Even if Sarah wants to save David, she may still represent a deadly threat to him. We saw this in the Laura story. When Laura tried to lure David into the flames, she told him that he, like her, would rise from the ashes and live again. We had heard her say things like this before, and she may well have believed it to be true. But unknown to her, we saw a séance in which David spoke with the voice of a son Laura had in one of her previous incarnations. She had burned him with her, but while she gained a new life in the flames, he had become one of the unquiet spirits of the dead. Perhaps Sarah, too, is unwittingly leading David to his death.
Closing Miscellany
When Liz leads Barnabas into David’s room, she tells David that “Unc- Cousin Barnabas” wants to have a man-to-man talk with him. In later years, Jonathan Frid would refer to his character as “Uncle Barnabas” when he talked with interviewers about how the Collinses responded to him. I wonder if Joan Bennett’s blooper is a sign that he was already calling him that at this time.

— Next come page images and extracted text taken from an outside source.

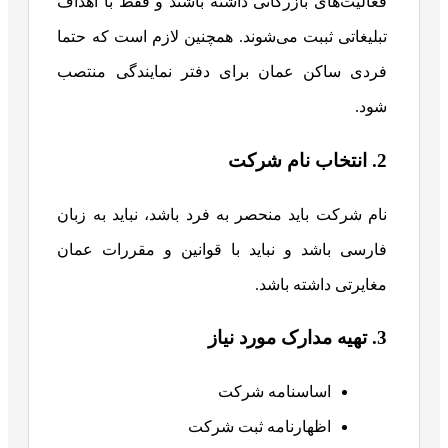
فعالیت‌های بازرگانی داشته باشند و فقط با اهداف
تبلیغاتی ثببت می‌شوند. همچنین لازم است که حتما
فردی ساکن عمان برای دفتر نمایندگی منتصب
شود.
2. انتخاب نام شرکت
نام شرکت باید منحصر به فرد باشد، نباید به زبان
فارسی باشد و نباید با قوانین و مقررات عمان
مغایرتی داشته باشد.
3. تهیه مدارک مورد نیاز
اساسنامه شرکت
اظهارنامه ثبت شرکت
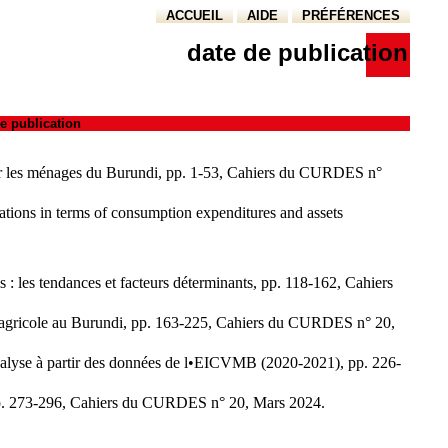
ACCUEIL
AIDE
PRÉFÉRENCES
date de publication
e publication
es ménages du Burundi, pp. 1-53, Cahiers du CURDES n°
s in terms of consumption expenditures and assets
les tendances et facteurs déterminants, pp. 118-162, Cahiers
e au Burundi, pp. 163-225, Cahiers du CURDES n° 20,
yse à partir des données de l•EICVMB (2020-2021), pp. 226-
p. 273-296, Cahiers du CURDES n° 20, Mars 2024.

There is a slight puzzle in Sarah telling David she was “born in the same place” he was. We’d heard in the early episodes that Laura and Roger never spent a night together in Collinwood as man and wife- the day of their wedding, they went to their new home in Augusta, Maine, and David was born a few months later. Perhaps Sarah’s remark is a retcon, and we are now to think of David as having been born at Collinwood. Or perhaps Sarah really was born where Augusta would stand- we know that her birth year was 1786, and that was the year the settlement that would become Augusta saw the establishment of its first public whipping post. Maybe her parents wanted to go there to celebrate the occasion.
When Sarah tells David she lived on the hill until she was nine, she interrupts herself and shouts “Ten!” This is an odd little blooper. Just a few days ago, David told Barnabas that Sarah was ten, and Barnabas jumped down his throat asking if she wasn’t “almost ten?” Now Sharon Smyth has been on the show long enough to have celebrated a birthday, and they aren’t done with Sarah yet. So they are retconning Sarah as having made it to ten.